Within the records, find every line that includes the word "lines" and copy it.
*** Opening of MATERIALS PROVIDED ***
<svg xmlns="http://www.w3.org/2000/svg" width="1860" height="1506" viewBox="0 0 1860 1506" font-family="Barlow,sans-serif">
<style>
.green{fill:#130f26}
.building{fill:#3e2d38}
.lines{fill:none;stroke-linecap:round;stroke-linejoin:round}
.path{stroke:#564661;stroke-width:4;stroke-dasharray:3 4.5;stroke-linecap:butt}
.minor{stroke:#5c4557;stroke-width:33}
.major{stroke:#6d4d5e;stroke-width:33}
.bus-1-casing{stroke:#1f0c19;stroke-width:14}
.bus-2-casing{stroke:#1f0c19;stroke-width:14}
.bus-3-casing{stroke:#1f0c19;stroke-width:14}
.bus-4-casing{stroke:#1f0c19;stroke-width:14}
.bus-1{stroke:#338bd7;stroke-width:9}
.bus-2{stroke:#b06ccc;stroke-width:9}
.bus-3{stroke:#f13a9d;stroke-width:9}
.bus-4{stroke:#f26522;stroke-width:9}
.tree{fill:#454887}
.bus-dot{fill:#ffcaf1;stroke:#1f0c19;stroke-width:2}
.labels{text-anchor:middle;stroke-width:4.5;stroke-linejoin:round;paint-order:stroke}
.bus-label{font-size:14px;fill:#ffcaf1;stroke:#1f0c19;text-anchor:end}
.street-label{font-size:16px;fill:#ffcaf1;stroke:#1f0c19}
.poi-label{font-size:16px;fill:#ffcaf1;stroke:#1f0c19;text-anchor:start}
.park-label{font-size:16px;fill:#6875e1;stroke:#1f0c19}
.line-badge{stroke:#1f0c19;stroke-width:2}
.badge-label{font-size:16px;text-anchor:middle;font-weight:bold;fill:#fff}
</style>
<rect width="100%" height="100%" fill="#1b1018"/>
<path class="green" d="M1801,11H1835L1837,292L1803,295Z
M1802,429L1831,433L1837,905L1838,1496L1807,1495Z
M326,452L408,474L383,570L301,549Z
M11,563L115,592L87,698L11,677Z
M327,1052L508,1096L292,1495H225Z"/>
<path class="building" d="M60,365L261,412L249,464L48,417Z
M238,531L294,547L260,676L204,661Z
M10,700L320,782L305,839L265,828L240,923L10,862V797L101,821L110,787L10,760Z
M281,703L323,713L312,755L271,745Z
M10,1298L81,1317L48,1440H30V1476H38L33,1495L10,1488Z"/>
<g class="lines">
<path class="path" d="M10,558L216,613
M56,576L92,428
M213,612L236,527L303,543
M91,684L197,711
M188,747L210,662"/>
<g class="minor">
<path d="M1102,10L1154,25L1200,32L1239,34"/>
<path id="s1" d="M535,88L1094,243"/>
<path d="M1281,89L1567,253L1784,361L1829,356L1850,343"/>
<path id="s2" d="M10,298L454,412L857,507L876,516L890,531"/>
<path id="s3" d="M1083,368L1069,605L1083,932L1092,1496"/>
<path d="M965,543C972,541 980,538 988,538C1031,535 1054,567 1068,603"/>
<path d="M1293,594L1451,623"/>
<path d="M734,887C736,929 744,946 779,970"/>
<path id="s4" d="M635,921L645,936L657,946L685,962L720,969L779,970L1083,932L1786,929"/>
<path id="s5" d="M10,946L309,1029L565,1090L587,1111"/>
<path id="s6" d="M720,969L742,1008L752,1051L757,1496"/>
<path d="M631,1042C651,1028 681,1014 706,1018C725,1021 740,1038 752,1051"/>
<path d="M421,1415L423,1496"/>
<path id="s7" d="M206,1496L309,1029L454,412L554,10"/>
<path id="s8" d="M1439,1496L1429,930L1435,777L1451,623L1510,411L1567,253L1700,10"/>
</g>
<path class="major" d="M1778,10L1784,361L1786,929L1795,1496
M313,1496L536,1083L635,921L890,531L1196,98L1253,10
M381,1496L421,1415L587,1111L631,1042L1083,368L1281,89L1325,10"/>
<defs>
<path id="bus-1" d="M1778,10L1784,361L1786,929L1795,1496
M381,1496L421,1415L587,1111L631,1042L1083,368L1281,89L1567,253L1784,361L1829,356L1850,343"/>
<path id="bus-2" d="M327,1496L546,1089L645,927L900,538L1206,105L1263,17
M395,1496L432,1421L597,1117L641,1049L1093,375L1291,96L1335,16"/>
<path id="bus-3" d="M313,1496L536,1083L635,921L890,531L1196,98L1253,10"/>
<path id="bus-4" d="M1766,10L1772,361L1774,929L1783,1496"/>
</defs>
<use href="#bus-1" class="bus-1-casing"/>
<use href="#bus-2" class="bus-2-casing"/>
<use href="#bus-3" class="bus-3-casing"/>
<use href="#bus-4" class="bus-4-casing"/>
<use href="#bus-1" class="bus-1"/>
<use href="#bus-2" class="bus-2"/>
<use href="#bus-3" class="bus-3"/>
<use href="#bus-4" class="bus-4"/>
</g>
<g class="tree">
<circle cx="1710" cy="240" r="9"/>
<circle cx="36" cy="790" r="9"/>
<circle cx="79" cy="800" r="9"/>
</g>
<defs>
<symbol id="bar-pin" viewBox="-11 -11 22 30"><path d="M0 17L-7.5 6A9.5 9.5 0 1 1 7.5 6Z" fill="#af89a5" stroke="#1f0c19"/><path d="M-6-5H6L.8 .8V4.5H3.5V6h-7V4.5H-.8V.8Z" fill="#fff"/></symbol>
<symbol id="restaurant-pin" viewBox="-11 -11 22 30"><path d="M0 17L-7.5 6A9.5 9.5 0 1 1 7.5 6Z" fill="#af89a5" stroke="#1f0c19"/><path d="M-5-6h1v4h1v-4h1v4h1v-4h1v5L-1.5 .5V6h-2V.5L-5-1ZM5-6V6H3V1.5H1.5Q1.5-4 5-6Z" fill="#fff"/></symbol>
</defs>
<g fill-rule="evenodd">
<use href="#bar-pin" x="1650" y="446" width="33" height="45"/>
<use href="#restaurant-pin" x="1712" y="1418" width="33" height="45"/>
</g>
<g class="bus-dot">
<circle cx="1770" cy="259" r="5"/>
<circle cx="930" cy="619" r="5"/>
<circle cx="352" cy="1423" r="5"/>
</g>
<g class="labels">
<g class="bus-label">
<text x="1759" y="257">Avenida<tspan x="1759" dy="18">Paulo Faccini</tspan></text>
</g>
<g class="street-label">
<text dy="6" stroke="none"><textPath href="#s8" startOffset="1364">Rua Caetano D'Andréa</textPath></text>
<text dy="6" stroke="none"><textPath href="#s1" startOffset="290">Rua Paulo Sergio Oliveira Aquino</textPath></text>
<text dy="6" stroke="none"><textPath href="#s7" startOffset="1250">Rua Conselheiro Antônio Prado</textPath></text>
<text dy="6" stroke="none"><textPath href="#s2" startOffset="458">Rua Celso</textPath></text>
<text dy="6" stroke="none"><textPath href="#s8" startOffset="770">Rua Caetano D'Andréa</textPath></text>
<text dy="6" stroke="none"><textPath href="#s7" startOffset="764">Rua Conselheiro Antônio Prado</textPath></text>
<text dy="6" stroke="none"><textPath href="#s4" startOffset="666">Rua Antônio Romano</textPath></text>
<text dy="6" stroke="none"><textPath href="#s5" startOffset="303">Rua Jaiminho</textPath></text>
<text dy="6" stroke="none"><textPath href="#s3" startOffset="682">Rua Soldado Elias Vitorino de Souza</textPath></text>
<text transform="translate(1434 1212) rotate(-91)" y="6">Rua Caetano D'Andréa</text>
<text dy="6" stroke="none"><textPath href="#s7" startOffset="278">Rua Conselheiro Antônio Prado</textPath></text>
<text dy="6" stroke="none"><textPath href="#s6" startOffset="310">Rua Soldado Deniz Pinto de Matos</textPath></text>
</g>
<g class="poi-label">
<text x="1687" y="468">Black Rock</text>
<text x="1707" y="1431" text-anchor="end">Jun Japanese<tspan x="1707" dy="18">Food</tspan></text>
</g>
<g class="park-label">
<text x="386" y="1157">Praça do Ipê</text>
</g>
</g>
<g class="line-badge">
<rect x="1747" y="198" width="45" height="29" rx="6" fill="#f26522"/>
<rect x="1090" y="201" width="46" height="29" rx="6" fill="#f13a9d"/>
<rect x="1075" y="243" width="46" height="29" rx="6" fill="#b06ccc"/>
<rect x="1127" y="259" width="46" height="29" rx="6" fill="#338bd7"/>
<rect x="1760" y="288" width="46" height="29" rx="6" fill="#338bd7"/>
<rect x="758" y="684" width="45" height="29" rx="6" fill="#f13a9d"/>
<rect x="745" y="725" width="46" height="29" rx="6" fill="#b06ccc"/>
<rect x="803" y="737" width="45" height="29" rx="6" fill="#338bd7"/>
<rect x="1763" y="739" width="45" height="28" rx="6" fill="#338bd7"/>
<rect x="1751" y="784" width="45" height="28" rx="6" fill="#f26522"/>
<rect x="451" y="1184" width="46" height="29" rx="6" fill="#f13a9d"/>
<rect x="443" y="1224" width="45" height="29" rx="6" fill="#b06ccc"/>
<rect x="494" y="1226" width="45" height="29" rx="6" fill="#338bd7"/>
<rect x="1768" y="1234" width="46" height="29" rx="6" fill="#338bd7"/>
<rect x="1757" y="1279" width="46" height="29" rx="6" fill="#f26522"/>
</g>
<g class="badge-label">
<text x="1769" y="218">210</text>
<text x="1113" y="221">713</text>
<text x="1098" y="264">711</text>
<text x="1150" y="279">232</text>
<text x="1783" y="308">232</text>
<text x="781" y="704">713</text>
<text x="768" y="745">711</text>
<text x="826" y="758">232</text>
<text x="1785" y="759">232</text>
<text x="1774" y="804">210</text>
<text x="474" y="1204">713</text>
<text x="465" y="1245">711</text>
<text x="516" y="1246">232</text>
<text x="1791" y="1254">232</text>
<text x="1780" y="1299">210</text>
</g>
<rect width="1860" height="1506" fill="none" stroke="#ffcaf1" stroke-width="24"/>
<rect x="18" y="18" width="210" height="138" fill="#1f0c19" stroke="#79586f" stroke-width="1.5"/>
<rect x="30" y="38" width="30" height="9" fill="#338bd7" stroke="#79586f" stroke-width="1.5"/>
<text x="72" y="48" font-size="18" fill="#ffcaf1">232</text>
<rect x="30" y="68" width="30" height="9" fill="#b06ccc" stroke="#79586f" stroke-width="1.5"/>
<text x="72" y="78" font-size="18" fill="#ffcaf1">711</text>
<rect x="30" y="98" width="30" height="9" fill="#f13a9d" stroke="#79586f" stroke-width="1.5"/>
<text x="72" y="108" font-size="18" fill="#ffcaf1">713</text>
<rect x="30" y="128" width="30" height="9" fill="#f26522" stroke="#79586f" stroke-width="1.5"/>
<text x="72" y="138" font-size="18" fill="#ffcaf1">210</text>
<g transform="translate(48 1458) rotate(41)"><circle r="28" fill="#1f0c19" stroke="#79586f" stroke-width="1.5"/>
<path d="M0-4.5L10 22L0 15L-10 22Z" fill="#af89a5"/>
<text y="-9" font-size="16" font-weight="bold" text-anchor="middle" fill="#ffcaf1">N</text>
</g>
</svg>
*** Close of MATERIALS PROVIDED ***
• TASK RESULT:
.lines{fill:none;stroke-linecap:round;stroke-linejoin:round}
<g class="lines">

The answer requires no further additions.